* _Source text_
========
If you tell, warn, the wicked, “O wicked one, you shall surely die”, and he refuses to turn from his way, he shall die for his guilt but you shall save yourself.

Notice that Ezekiel, speaking in the name of God does warn of punishment, even of death, he does not, however, condemn: he tells the wicked of their wickedness, he warns them of God’s punishment promised for such wickedness, but God alone condemns those He knows to be worthy of such condemnation.

Our Blessed Lord Himself in our Gospel reading went on to say:

If he (the sinner) refuses to listen even to the Church, then treat him as you would a gentile or a tax collector,

which meant his being shunned by the whole Church community.

Why was our Lord so serious about rooting-out sin -- which He hated -- in the sinner He sought to save?  He hated sin because it spreads the contagion of evil for men’s ultimate destruction.   He hated sin because it would deprive sinners of the blessedness of eternal life as children of God – life in Himself, as living members of His Body, by the Holy Spirit of truth and love -- in the Kingdom of His heavenly Father.  He hated sin also because it actually deprives men, here and now, of some of that ‘foretaste of heaven’ which should characterise their life of learning to know and love aright in His Church on earth, concerning which He had promised His disciples:

If you love Me, you will keep My commandments.   And I will ask the Father, and He will give you another Advocate to be with you always, the Spirit of truth, which the world cannot accept, because it neither sees nor knows Him. But you know Him, because He remains with you, and will be in you.  (John 14:15–18)
========
Data records:
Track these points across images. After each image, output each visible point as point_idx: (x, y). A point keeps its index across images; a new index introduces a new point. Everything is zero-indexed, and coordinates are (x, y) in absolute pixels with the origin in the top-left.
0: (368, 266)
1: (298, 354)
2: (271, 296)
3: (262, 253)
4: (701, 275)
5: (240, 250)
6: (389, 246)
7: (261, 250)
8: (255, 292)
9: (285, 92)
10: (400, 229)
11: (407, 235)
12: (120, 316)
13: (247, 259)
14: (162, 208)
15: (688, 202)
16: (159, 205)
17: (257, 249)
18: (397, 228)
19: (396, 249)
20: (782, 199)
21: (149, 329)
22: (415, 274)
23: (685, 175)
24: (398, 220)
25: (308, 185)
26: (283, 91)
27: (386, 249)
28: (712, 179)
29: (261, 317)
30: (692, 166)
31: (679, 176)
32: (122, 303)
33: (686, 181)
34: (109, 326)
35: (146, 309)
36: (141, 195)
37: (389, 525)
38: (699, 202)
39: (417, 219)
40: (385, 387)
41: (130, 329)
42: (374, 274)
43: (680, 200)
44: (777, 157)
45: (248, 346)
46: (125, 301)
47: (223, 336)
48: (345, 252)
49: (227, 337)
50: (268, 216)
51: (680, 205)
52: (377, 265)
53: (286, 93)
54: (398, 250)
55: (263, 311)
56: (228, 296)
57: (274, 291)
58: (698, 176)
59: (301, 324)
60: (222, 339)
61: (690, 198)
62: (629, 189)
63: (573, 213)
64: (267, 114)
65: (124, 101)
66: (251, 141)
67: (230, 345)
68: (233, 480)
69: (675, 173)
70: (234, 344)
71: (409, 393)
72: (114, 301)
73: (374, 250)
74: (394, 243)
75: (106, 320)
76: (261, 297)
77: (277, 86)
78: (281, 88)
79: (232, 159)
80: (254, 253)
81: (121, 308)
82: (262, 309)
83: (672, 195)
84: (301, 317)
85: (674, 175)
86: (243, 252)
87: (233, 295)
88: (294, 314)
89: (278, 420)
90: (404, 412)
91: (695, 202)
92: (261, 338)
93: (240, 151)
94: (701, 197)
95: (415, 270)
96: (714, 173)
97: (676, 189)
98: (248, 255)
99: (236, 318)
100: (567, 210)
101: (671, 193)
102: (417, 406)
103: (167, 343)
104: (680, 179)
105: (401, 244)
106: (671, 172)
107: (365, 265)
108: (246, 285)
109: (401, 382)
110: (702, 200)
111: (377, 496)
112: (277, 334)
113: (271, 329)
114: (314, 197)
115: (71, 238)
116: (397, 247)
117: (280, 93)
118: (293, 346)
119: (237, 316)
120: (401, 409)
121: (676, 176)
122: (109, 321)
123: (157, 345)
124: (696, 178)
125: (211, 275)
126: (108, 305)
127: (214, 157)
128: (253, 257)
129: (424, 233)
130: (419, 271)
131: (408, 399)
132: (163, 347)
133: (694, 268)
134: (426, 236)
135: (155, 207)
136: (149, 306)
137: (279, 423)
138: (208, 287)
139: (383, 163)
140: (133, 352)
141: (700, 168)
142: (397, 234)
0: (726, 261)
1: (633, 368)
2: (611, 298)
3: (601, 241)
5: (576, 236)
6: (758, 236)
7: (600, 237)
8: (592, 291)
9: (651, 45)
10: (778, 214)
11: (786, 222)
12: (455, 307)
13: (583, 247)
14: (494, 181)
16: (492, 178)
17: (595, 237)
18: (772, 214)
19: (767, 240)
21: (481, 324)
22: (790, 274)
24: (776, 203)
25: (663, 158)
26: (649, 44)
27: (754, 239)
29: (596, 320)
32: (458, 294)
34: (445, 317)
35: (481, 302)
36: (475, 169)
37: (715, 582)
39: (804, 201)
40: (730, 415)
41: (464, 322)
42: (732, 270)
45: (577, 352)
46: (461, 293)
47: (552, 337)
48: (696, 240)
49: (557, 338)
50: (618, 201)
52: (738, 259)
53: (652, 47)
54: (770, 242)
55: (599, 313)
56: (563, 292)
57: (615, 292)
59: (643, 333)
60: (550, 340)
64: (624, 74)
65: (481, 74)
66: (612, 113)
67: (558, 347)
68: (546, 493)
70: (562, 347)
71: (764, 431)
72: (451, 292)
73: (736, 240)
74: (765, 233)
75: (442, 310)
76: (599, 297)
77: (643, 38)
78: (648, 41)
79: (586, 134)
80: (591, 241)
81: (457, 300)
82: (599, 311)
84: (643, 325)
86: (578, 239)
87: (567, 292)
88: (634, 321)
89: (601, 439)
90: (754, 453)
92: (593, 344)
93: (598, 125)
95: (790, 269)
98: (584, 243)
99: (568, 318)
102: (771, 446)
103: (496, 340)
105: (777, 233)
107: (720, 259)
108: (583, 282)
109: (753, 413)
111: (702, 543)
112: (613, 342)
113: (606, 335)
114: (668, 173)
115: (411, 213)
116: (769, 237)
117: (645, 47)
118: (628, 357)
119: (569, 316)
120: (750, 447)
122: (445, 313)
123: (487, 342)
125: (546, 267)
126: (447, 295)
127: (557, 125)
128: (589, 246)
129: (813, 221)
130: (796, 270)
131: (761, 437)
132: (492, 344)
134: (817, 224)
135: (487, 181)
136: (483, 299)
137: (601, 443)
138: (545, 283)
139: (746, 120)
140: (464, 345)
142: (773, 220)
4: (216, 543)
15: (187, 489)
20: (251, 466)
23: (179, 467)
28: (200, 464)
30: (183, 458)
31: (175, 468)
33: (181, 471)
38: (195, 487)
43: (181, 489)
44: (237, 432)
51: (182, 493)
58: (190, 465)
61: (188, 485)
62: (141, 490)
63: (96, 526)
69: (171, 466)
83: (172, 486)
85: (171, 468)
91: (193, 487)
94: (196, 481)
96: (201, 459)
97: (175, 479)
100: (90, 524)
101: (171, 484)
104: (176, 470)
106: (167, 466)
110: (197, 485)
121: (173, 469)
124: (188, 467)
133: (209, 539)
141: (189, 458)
========
* _Try it_
Can you transcribe the sermon excerpt from "If you tell, warn, the" to "whole Church community."?

* _Exercise result_
If you tell, warn, the wicked, “O wicked one, you shall surely die”, and he refuses to turn from his way, he shall die for his guilt but you shall save yourself.

Notice that Ezekiel, speaking in the name of God does warn of punishment, even of death, he does not, however, condemn: he tells the wicked of their wickedness, he warns them of God’s punishment promised for such wickedness, but God alone condemns those He knows to be worthy of such condemnation.

Our Blessed Lord Himself in our Gospel reading went on to say:

If he (the sinner) refuses to listen even to the Church, then treat him as you would a gentile or a tax collector,

which meant his being shunned by the whole Church community.